England’s Deep Magic
England is an ancient land, burdened and liberated by tradition, and pervaded with a sense of stewardship.
Do you recall the majestic scene in The Lord of the Rings in which the beacons are lit? Large piles of wood and hay are stacked atop the tallest mountains. When Gondor needs military assistance, it lights its beacon, and miles away another beacon is lit in response, and then another, and then another. For hundreds of miles the beacons are lit, spreading news of Gondor’s need across Middle Earth.
When I encountered this, I was again struck by Tolkien’s genius. How could one man’s imagination create such an elaborate and detailed world? But standing atop the Ditchling Beacon in the south of England last month, I was confronted with the fact that Tolkien didn’t create the beacons. They existed in England, like so much other magic, for centuries before Tolkien’s pen ever touched paper.
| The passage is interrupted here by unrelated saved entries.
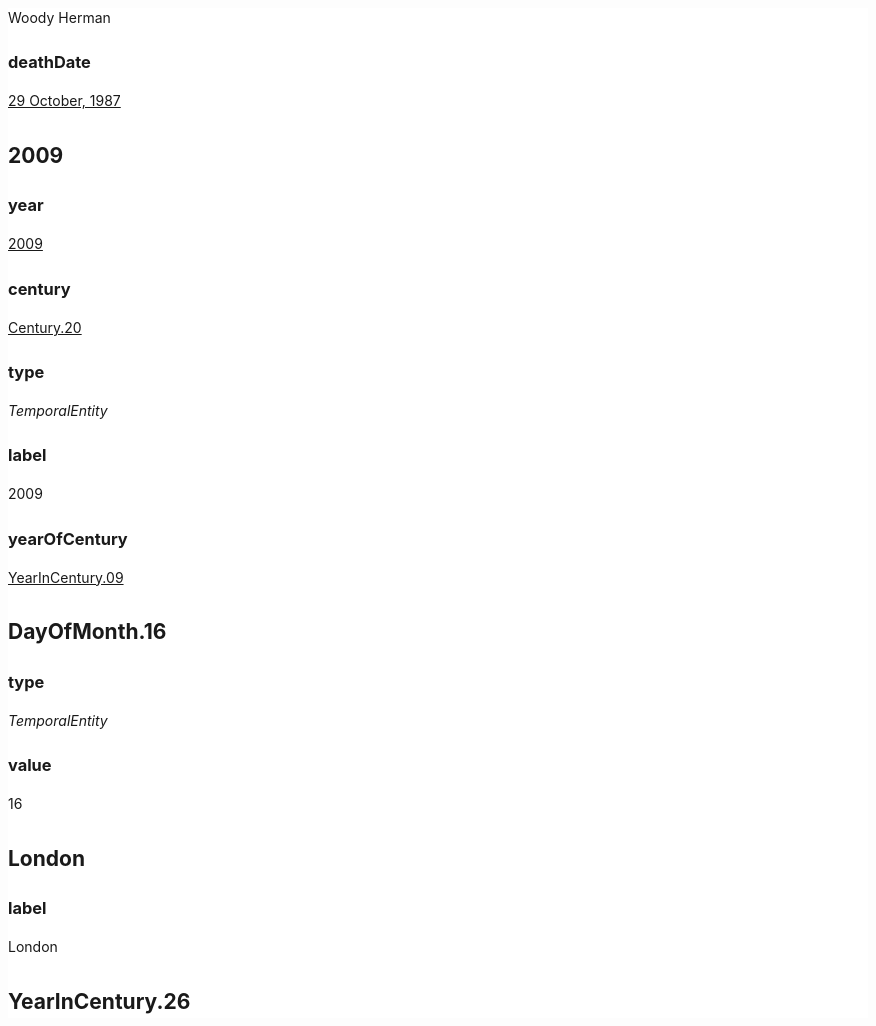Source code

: 
Woody Herman

### deathDate


[29 October, 1987](#29-October-1987)

## 2009

### year


[2009](#2009)

### century


[Century.20](#Century.20)

### type


*TemporalEntity*

### label


2009

### yearOfCentury


[YearInCentury.09](#YearInCentury.09)

## DayOfMonth.16

### type


*TemporalEntity*

### value


16

## London

### label


London

## YearInCentury.26
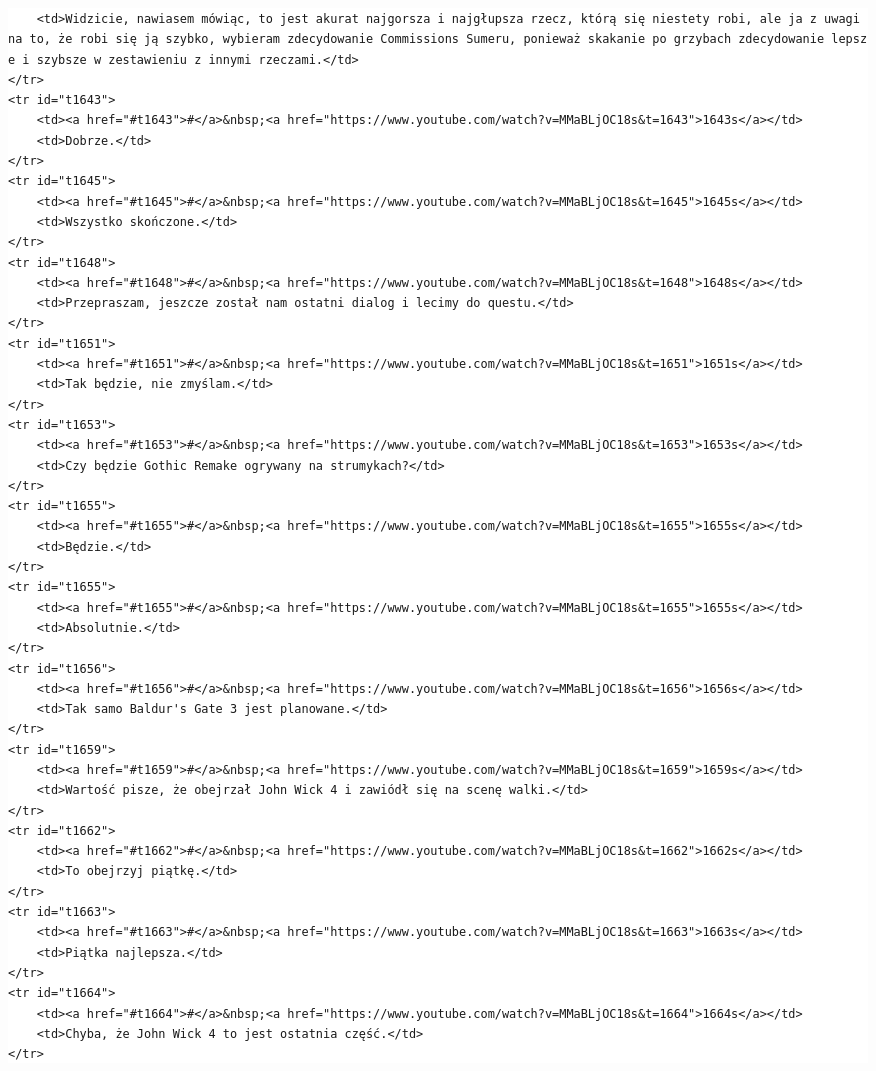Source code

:         <td>Widzicie, nawiasem mówiąc, to jest akurat najgorsza i najgłupsza rzecz, którą się niestety robi, ale ja z uwagi na to, że robi się ją szybko, wybieram zdecydowanie Commissions Sumeru, ponieważ skakanie po grzybach zdecydowanie lepsze i szybsze w zestawieniu z innymi rzeczami.</td>
    </tr>
    <tr id="t1643">
        <td><a href="#t1643">#</a>&nbsp;<a href="https://www.youtube.com/watch?v=MMaBLjOC18s&t=1643">1643s</a></td>
        <td>Dobrze.</td>
    </tr>
    <tr id="t1645">
        <td><a href="#t1645">#</a>&nbsp;<a href="https://www.youtube.com/watch?v=MMaBLjOC18s&t=1645">1645s</a></td>
        <td>Wszystko skończone.</td>
    </tr>
    <tr id="t1648">
        <td><a href="#t1648">#</a>&nbsp;<a href="https://www.youtube.com/watch?v=MMaBLjOC18s&t=1648">1648s</a></td>
        <td>Przepraszam, jeszcze został nam ostatni dialog i lecimy do questu.</td>
    </tr>
    <tr id="t1651">
        <td><a href="#t1651">#</a>&nbsp;<a href="https://www.youtube.com/watch?v=MMaBLjOC18s&t=1651">1651s</a></td>
        <td>Tak będzie, nie zmyślam.</td>
    </tr>
    <tr id="t1653">
        <td><a href="#t1653">#</a>&nbsp;<a href="https://www.youtube.com/watch?v=MMaBLjOC18s&t=1653">1653s</a></td>
        <td>Czy będzie Gothic Remake ogrywany na strumykach?</td>
    </tr>
    <tr id="t1655">
        <td><a href="#t1655">#</a>&nbsp;<a href="https://www.youtube.com/watch?v=MMaBLjOC18s&t=1655">1655s</a></td>
        <td>Będzie.</td>
    </tr>
    <tr id="t1655">
        <td><a href="#t1655">#</a>&nbsp;<a href="https://www.youtube.com/watch?v=MMaBLjOC18s&t=1655">1655s</a></td>
        <td>Absolutnie.</td>
    </tr>
    <tr id="t1656">
        <td><a href="#t1656">#</a>&nbsp;<a href="https://www.youtube.com/watch?v=MMaBLjOC18s&t=1656">1656s</a></td>
        <td>Tak samo Baldur's Gate 3 jest planowane.</td>
    </tr>
    <tr id="t1659">
        <td><a href="#t1659">#</a>&nbsp;<a href="https://www.youtube.com/watch?v=MMaBLjOC18s&t=1659">1659s</a></td>
        <td>Wartość pisze, że obejrzał John Wick 4 i zawiódł się na scenę walki.</td>
    </tr>
    <tr id="t1662">
        <td><a href="#t1662">#</a>&nbsp;<a href="https://www.youtube.com/watch?v=MMaBLjOC18s&t=1662">1662s</a></td>
        <td>To obejrzyj piątkę.</td>
    </tr>
    <tr id="t1663">
        <td><a href="#t1663">#</a>&nbsp;<a href="https://www.youtube.com/watch?v=MMaBLjOC18s&t=1663">1663s</a></td>
        <td>Piątka najlepsza.</td>
    </tr>
    <tr id="t1664">
        <td><a href="#t1664">#</a>&nbsp;<a href="https://www.youtube.com/watch?v=MMaBLjOC18s&t=1664">1664s</a></td>
        <td>Chyba, że John Wick 4 to jest ostatnia część.</td>
    </tr>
Everything in England is small. Some of the roads are so small that for miles they are only one lane despite the fact that traffic runs on them both ways—the roads were created before cars. Walk around Brighton or London, and you will see tiny alleys as thin as paper hiding off major streets, filled with shops, some of which are so small that they can only accommodate three or four customers at a time. The cars in the London Underground are tiny—so much smaller than the Washington Metro or the New York City subway’s that a particularly tall man couldn’t stand up straight in them. English pubs have low ceilings as well, and the houses are small. This is so unlike America, and it underscores that ours is a geography of limitless horizons. England, in contrast, is a small island. Perhaps this explains our impulse to create things anew and their impulse to preserve tradition?
Tradition, indeed, is everywhere. In the fall of 1605, Guy Fawkes decided that he had had enough of the English government. He was found in a cellar beneath the House of Lords on the night before Parliament opened—the next morning marking the only day of the year when the king and all the members of Parliament would be in the same place—with enough gunpowder to destroy the Palace of Westminster. Tradition sometimes imposes inefficiencies—to this day, palace guards dress up in 17th-century uniforms and without electricity conduct a ceremonial inspection of the palace’s cellars on the anniversary of the failed plot.